▶
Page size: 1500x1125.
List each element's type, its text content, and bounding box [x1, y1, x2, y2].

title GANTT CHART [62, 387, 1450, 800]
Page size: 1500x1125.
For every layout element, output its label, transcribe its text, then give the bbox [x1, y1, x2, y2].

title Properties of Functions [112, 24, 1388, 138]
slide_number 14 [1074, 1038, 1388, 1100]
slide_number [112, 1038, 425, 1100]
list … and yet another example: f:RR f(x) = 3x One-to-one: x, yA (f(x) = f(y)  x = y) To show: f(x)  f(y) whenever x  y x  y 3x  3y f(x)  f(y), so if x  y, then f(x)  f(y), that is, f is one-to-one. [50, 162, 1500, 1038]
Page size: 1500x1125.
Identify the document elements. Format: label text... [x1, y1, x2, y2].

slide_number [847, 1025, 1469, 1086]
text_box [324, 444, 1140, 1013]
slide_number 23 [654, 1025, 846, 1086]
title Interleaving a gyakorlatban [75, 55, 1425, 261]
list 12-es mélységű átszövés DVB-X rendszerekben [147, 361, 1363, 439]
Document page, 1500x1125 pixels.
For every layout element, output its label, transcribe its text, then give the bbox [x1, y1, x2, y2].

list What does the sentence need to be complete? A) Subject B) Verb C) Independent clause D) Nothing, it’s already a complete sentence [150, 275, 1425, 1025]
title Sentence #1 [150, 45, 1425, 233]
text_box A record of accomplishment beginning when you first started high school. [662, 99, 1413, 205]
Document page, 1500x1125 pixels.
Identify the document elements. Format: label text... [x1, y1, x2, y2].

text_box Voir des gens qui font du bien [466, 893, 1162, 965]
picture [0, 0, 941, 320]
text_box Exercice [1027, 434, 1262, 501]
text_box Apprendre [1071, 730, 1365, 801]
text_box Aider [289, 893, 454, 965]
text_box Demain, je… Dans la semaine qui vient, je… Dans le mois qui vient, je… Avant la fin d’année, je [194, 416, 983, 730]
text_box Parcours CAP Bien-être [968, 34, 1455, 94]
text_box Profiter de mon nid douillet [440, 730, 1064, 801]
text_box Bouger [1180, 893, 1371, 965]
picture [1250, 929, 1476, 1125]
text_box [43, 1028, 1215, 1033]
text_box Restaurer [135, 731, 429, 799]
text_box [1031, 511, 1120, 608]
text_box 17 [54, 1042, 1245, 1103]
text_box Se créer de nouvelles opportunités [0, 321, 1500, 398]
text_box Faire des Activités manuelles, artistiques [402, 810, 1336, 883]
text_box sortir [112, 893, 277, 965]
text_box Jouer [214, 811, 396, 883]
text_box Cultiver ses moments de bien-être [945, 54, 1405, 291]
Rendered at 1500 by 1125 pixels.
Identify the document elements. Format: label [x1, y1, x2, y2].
◀
> _PROMPT_
A word-for-word transcription of the data above is required.

> _SOLUTION TO THE PROBLEM_
Page size: 1500x1125.
List each element's type, its text content, and bounding box [x1, y1, x2, y2].

title GANTT CHART [62, 387, 1450, 800]
Page size: 1500x1125.
For every layout element, output its label, transcribe its text, then give the bbox [x1, y1, x2, y2].

title Properties of Functions [112, 24, 1388, 138]
slide_number 14 [1074, 1038, 1388, 1100]
slide_number [112, 1038, 425, 1100]
list … and yet another example: f:RR f(x) = 3x One-to-one: x, yA (f(x) = f(y)  x = y) To show: f(x)  f(y) whenever x  y x  y 3x  3y f(x)  f(y), so if x  y, then f(x)  f(y), that is, f is one-to-one. [50, 162, 1500, 1038]
Page size: 1500x1125.
Identify the document elements. Format: label text... [x1, y1, x2, y2].

slide_number [847, 1025, 1469, 1086]
text_box [324, 444, 1140, 1013]
slide_number 23 [654, 1025, 846, 1086]
title Interleaving a gyakorlatban [75, 55, 1425, 261]
list 12-es mélységű átszövés DVB-X rendszerekben [147, 361, 1363, 439]
Document page, 1500x1125 pixels.
For every layout element, output its label, transcribe its text, then give the bbox [x1, y1, x2, y2].

list What does the sentence need to be complete? A) Subject B) Verb C) Independent clause D) Nothing, it’s already a complete sentence [150, 275, 1425, 1025]
title Sentence #1 [150, 45, 1425, 233]
text_box A record of accomplishment beginning when you first started high school. [662, 99, 1413, 205]
Document page, 1500x1125 pixels.
Identify the document elements. Format: label text... [x1, y1, x2, y2].

text_box Voir des gens qui font du bien [466, 893, 1162, 965]
picture [0, 0, 941, 320]
text_box Exercice [1027, 434, 1262, 501]
text_box Apprendre [1071, 730, 1365, 801]
text_box Aider [289, 893, 454, 965]
text_box Demain, je… Dans la semaine qui vient, je… Dans le mois qui vient, je… Avant la fin d’année, je [194, 416, 983, 730]
text_box Parcours CAP Bien-être [968, 34, 1455, 94]
text_box Profiter de mon nid douillet [440, 730, 1064, 801]
text_box Bouger [1180, 893, 1371, 965]
picture [1250, 929, 1476, 1125]
text_box [43, 1028, 1215, 1033]
text_box Restaurer [135, 731, 429, 799]
text_box [1031, 511, 1120, 608]
text_box 17 [54, 1042, 1245, 1103]
text_box Se créer de nouvelles opportunités [0, 321, 1500, 398]
text_box Faire des Activités manuelles, artistiques [402, 810, 1336, 883]
text_box sortir [112, 893, 277, 965]
text_box Jouer [214, 811, 396, 883]
text_box Cultiver ses moments de bien-être [945, 54, 1405, 291]
Rendered at 1500 by 1125 pixels.
Identify the document elements. Format: label [x1, y1, x2, y2].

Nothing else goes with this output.